Так, в оцепенении, они сидели уже 13 лет. Видимо, они перебрались в это маленькое помещение в твиндеке, надеясь хоть как-то сохранить тепло. Последняя запись в бортовой журнал была внесена 14 ноября 1762 года. Джонс не оглашал ее содержание. Скорее всего оно было похоже на те последние записи, которые были сделаны в дневнике английской экспедиции, погибшей в 1882 году в Леди-Франклин-Бей: «Генри украл ремень из тюленьей кожи. Это была последняя наша пища. Командир приказал расстрелять его сегодня в полдень перед палаткой. Доктор выпил вчера две унции экстракта спорыньи. Сегодня вечером он умер. Командир отдал на обед свою куртку из тюленьей кожи. Гарднер умер. Мы разрезали спальные мешки на куски и сварили».
«Быть может, завтра скорбную страницу запишешь ты в свой вахтенный журнал», – говорится в одном морском стихотворении. Дамоклов меч висит над головой каждого капитана. Так было и будет всегда, пока люди плавают по морям. Капитан должен руководствоваться тем неписаным законом, который некогда был законом писанным и в точном соответствии с текстом морских уложений Шуазеля, относящихся к XVIII веку, гласил: «Если судно по какой-либо причине потерпит крушение, капитан должен поддерживать дух экипажа. Он должен оставлять корабль последним».
Кораблекрушения на море начались тогда, когда человек впервые стал осваивать водное пространство. Но особенно возросли они с тех пор, как дороги кораблей пролегли по Мировому океану, в водах, дотоле абсолютно неизвестных. Нет в океане такого места, где корабль мог бы быть полностью гарантирован от хорошей штормовой трепки, однако некоторые районы океана уже вскоре после первых дальних рейсов стали считаться наиболее опасными для мореплавания. И моряки дали им соответствующие названия: «ревущие сороковые», «Остров потерянных кораблей», «Бухта обманутых надежд», «Утес смерти», «Мыс мучений», «Мыс страданий», «Скала мертвого матроса» и т. д. Иногда эти печально известные уголки океана назывались именами погибших там кораблей.
Однако самым опасным для парусников оставался берег. Еще у древних латинян была поговорка: «Корабельщики в бурю боятся земли». Здесь имелись в виду те штормы, что дуют с моря и, словно рыбу, выбрасывают корабли на наветренный берег. Даже нынешние дизельные суда предпочитают во время «моряны» становиться на якорь, хотя, имея мощные двигатели, они значительно маневреннее парусников.
В подобных ситуациях капитаны парусников стремились укрыться за высоким подветренным берегом, если он оказывался поблизости. Если же такого укрытия не было, то оставалось только, управляя парусами, вывести корабль в открытое море. Иногда в безвыходном положении капитан отдавал приказ идти прямым курсом на ближайший пляж, чтобы ценой гибели корабля сохранить хотя бы человеческие жизни. Способность парусников к маневрированию во время шторма была весьма ограниченна, так как большинство парусов было зарифлено или искромсано ветром.
^^^^^^^^^^^^^^^^
◆ Задание A:
Выпишите из отрывка о кораблекрушениях всё, начиная со слов «Кораблекрушения на море» и вплоть до слов «погибших там кораблей.».
◆ Задание B:
Какую поговорку древних латинян приводит отрывок о кораблекрушениях?
^^^^^^^^^^^^^^^^
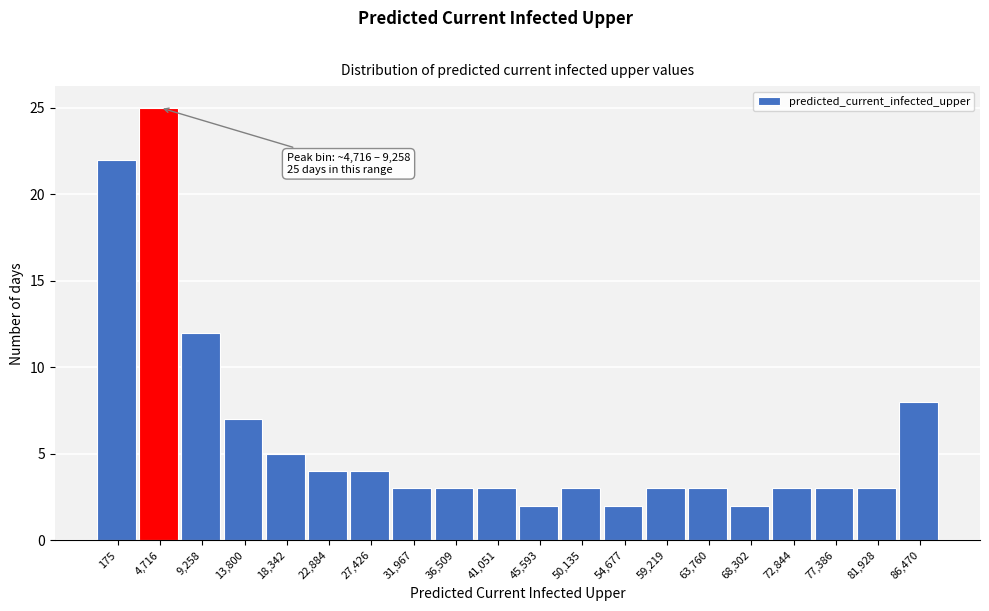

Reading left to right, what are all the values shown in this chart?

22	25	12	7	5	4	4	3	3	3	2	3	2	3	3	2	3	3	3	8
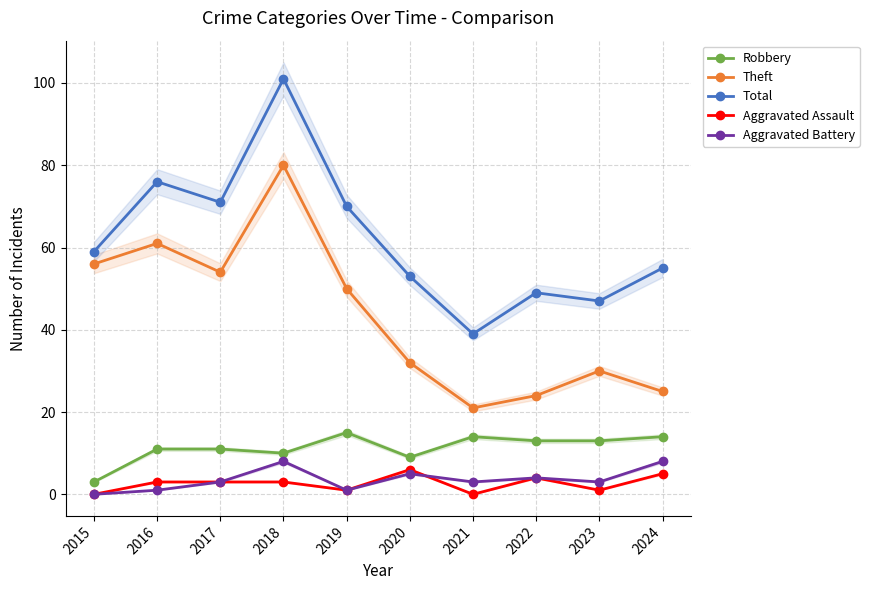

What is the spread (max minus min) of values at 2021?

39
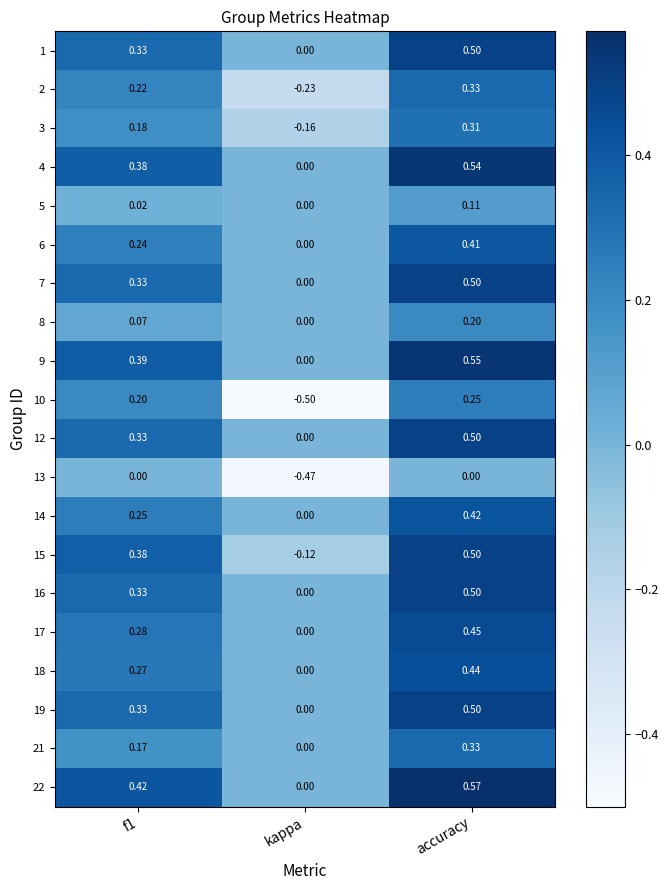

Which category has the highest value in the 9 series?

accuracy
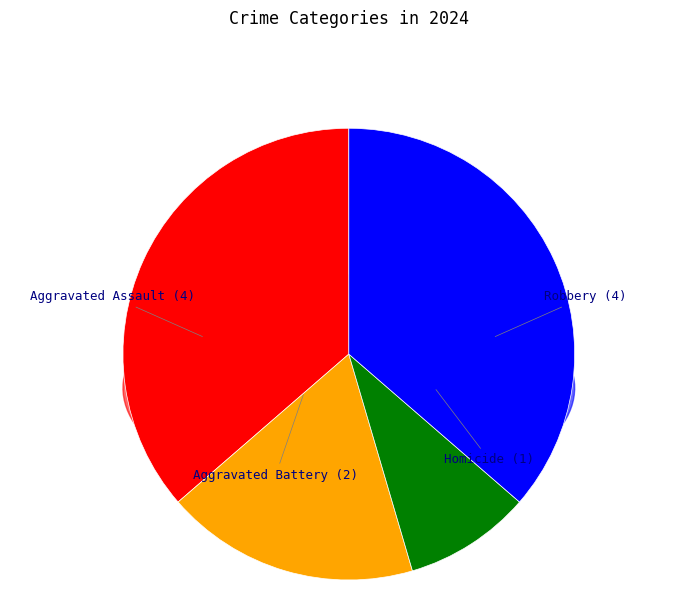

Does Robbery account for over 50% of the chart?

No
^^^^^^^^^^^^^^^^
◆ Письменное решение A:
Кораблекрушения на море начались тогда, когда человек впервые стал осваивать водное пространство. Но особенно возросли они с тех пор, как дороги кораблей пролегли по Мировому океану, в водах, дотоле абсолютно неизвестных. Нет в океане такого места, где корабль мог бы быть полностью гарантирован от хорошей штормовой трепки, однако некоторые районы океана уже вскоре после первых дальних рейсов стали считаться наиболее опасными для мореплавания. И моряки дали им соответствующие названия: «ревущие сороковые», «Остров потерянных кораблей», «Бухта обманутых надежд», «Утес смерти», «Мыс мучений», «Мыс страданий», «Скала мертвого матроса» и т. д. Иногда эти печально известные уголки океана назывались именами погибших там кораблей.

◆ Письменное решение B:
Поговорка древних латинян звучала так: «Корабельщики в бурю боятся земли».